==== PASSAGE SHOWN ====
A federal judge in the state of Alaska has voided permits for a ConocoPhillips' project on federal land located on the state’s North Slope, leaving the future of the programme in doubt.

The US operator discovered the Willow oil play in the north-east section of the National Petroleum Reserve-Alaska in 2017. ConocoPhillips the following year said it believed between 400 million and 750 million barrels of oil equivalent were in the play, and that Willow cold produce as much as 100,000 barrels per day of oil.


  • The US Bureau of Land Management (BLM) during the Trump administration approved permitting of the project. Meanwhile, the Biden administration, in spite of other moves to limit oil and gas-related activities on federal lands, defended issuing of the permits.
  • The Center for Biological Diversity and other environmental groups filed suit against the project in November 2020, claiming the BLM failed to take into full account the damage the Willow project would have on regional wildlife and the environment.
  • According to the court decision; “BLM acted contrary to law insofar as it developed its alternatives analysis based on the view that ConocoPhillips had the right to extract all possible oil and gas from its leases.”


  • ConocoPhillips indicated in a brief statement to Upstream that it has yet to make a decision on how to proceed in the wake of the decision.


The decision is viewed differently by both sides of the political divide; “This is a huge victory for our climate and polar bears,” said Kristen Monsell, a senior attorney for the Center for Biological Diversity. “This is a horrible decision. We are giving America over to our enemies piece by piece. The Willow project would power America with 160,000 barrels a day, provide thousands of family-supporting jobs and greatly benefit the people of Alaska." said Alaska Governor Mike Dunleavy. Which ever side you are on, make no mistake the costs and stakes will increase and it will become increasing difficult to seek approvals for the fossil fuel projects – oil companies need to take a long-term sustainable view.
====
YOUR ASSIGNMENT:
Reproduce the text from the Willow oil project article word for word, starting at "The decision is" and ending at "long-term sustainable view.".
==== SOURCE MATERIAL ====
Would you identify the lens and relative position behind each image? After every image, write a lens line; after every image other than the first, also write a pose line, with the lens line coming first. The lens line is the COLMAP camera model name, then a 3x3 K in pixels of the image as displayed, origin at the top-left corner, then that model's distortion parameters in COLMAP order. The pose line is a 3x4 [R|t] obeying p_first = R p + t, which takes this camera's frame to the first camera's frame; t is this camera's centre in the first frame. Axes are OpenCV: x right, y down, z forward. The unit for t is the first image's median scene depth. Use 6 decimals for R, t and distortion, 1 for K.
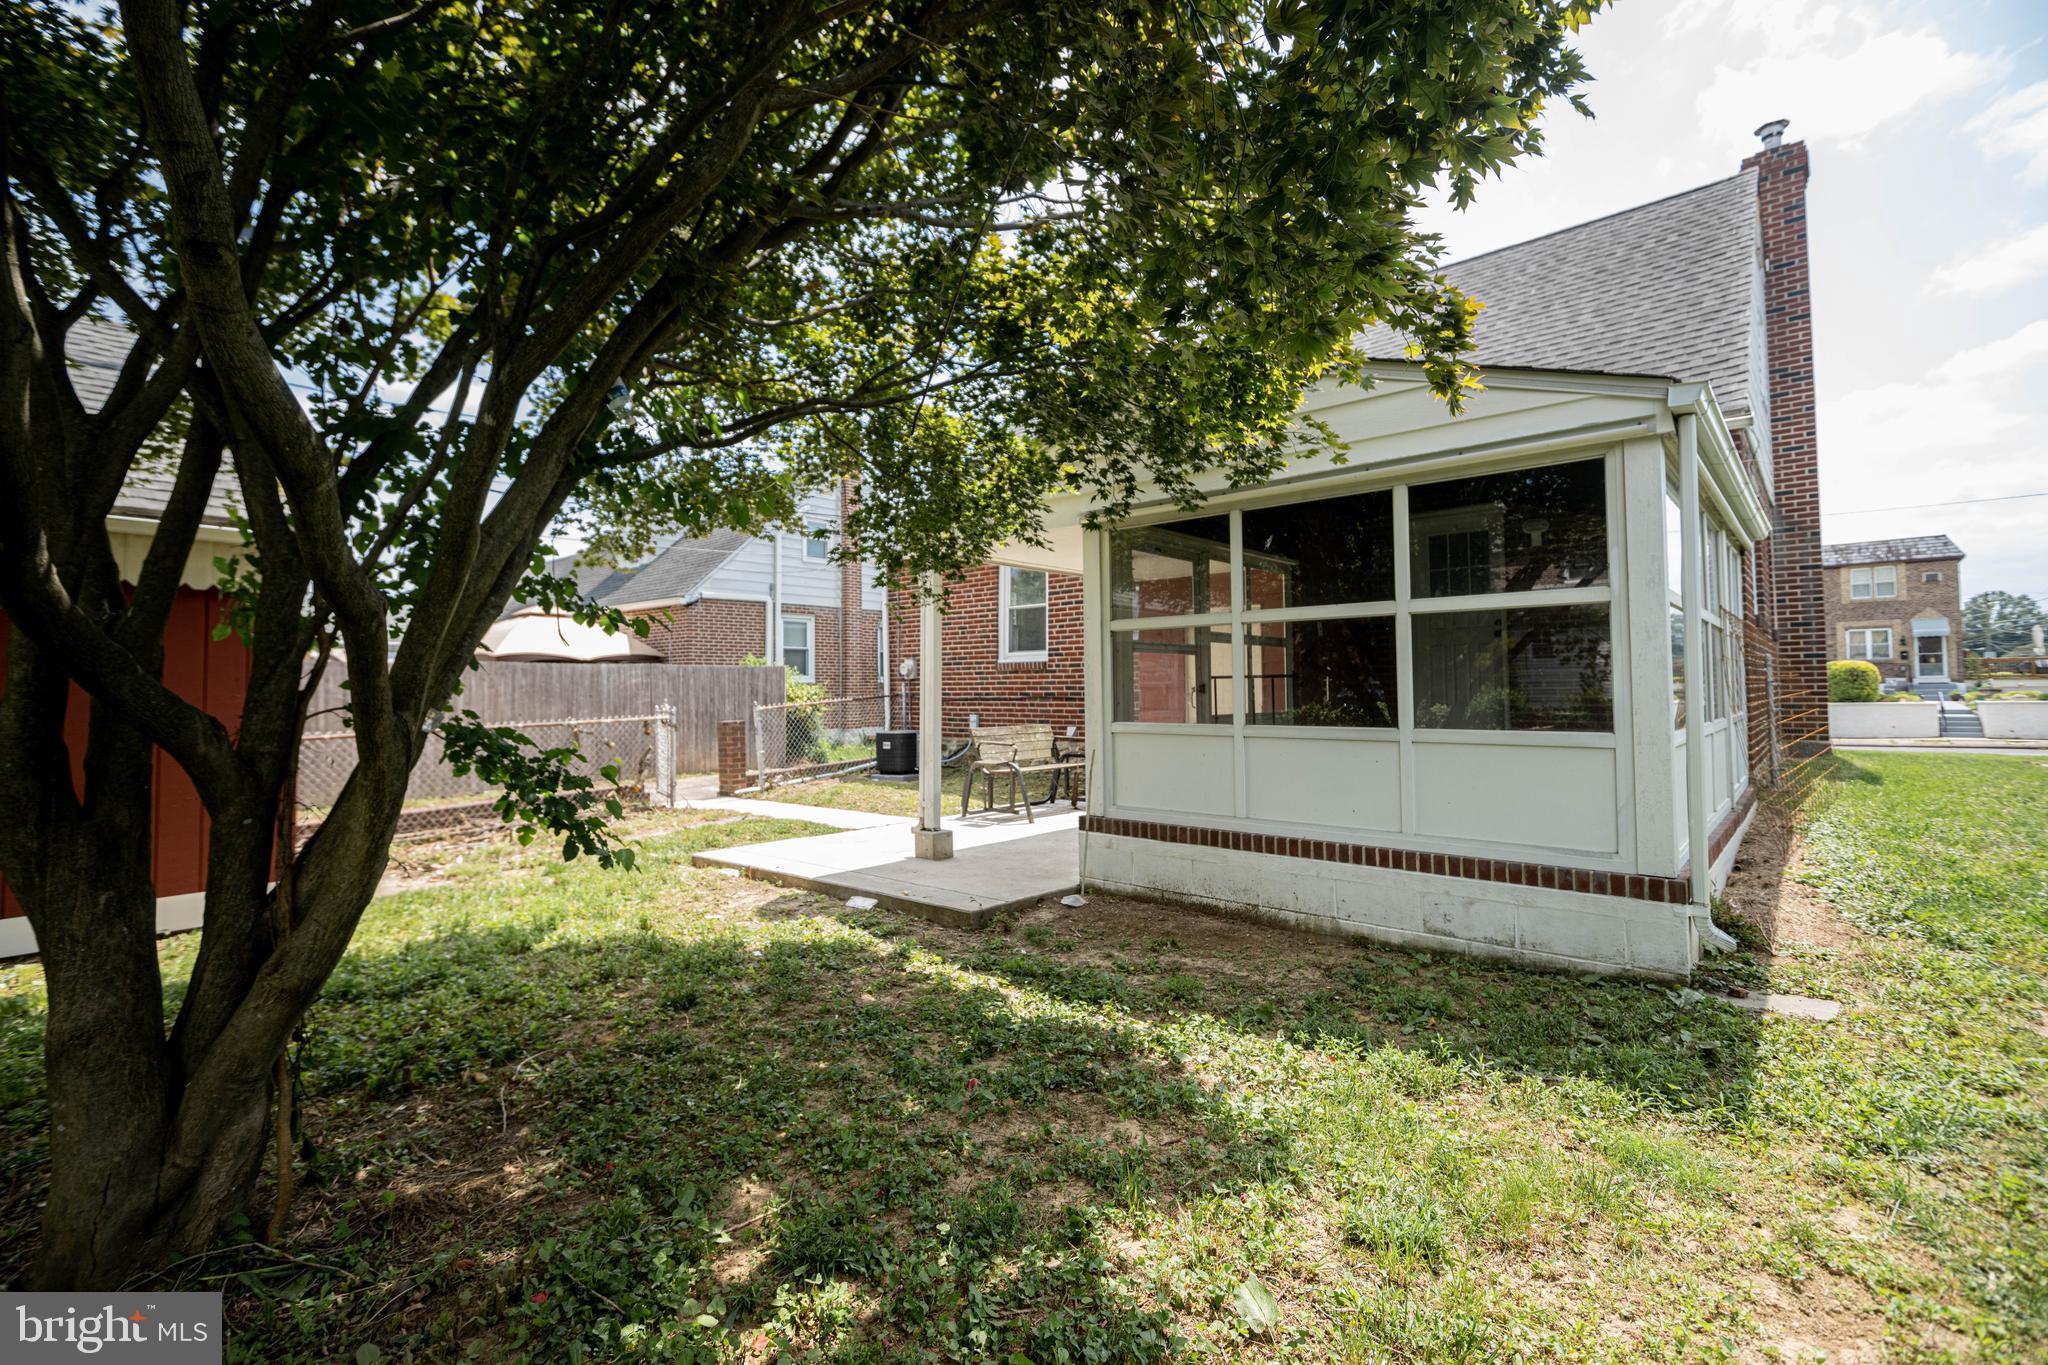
lens RADIAL K [[922.1, 0, 1016.5], [0, 922.1, 660.4], [0, 0, 1]] dist [0.017651, -0.012688]
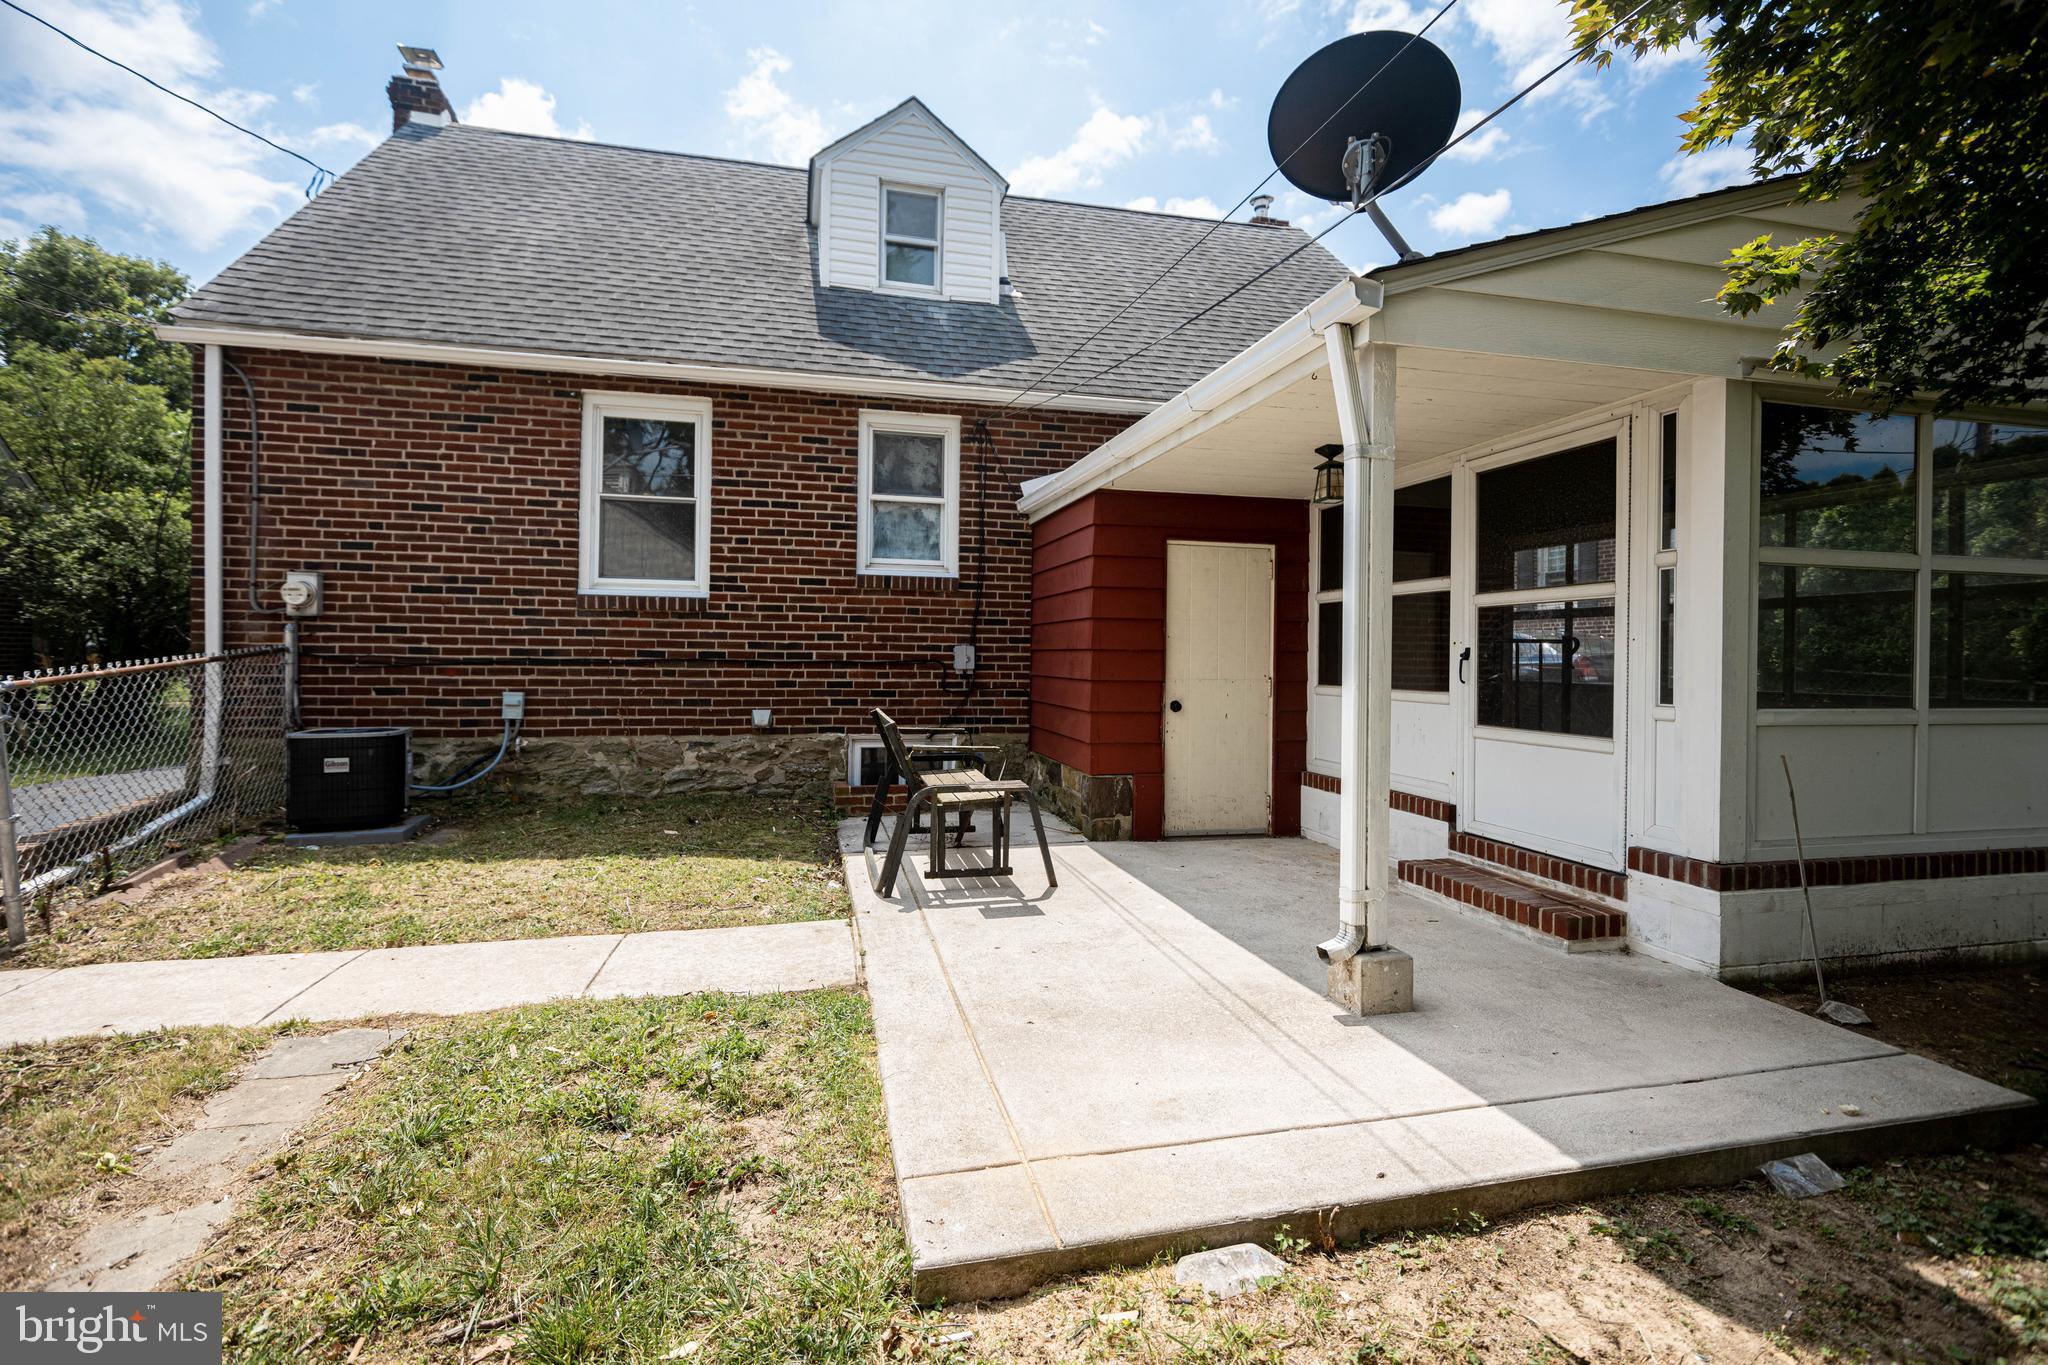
lens RADIAL K [[922.1, 0, 1016.5], [0, 922.1, 660.4], [0, 0, 1]] dist [0.017651, -0.012688]
pose [[0.574546, 0.013125, 0.818367, -0.735597], [-0.045169, 0.998856, 0.015692, 0.052088], [-0.817225, -0.045981, 0.574482, 1.172448]]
====
YOUR SOLUTION:
The decision is viewed differently by both sides of the political divide; “This is a huge victory for our climate and polar bears,” said Kristen Monsell, a senior attorney for the Center for Biological Diversity. “This is a horrible decision. We are giving America over to our enemies piece by piece. The Willow project would power America with 160,000 barrels a day, provide thousands of family-supporting jobs and greatly benefit the people of Alaska." said Alaska Governor Mike Dunleavy. Which ever side you are on, make no mistake the costs and stakes will increase and it will become increasing difficult to seek approvals for the fossil fuel projects – oil companies need to take a long-term sustainable view.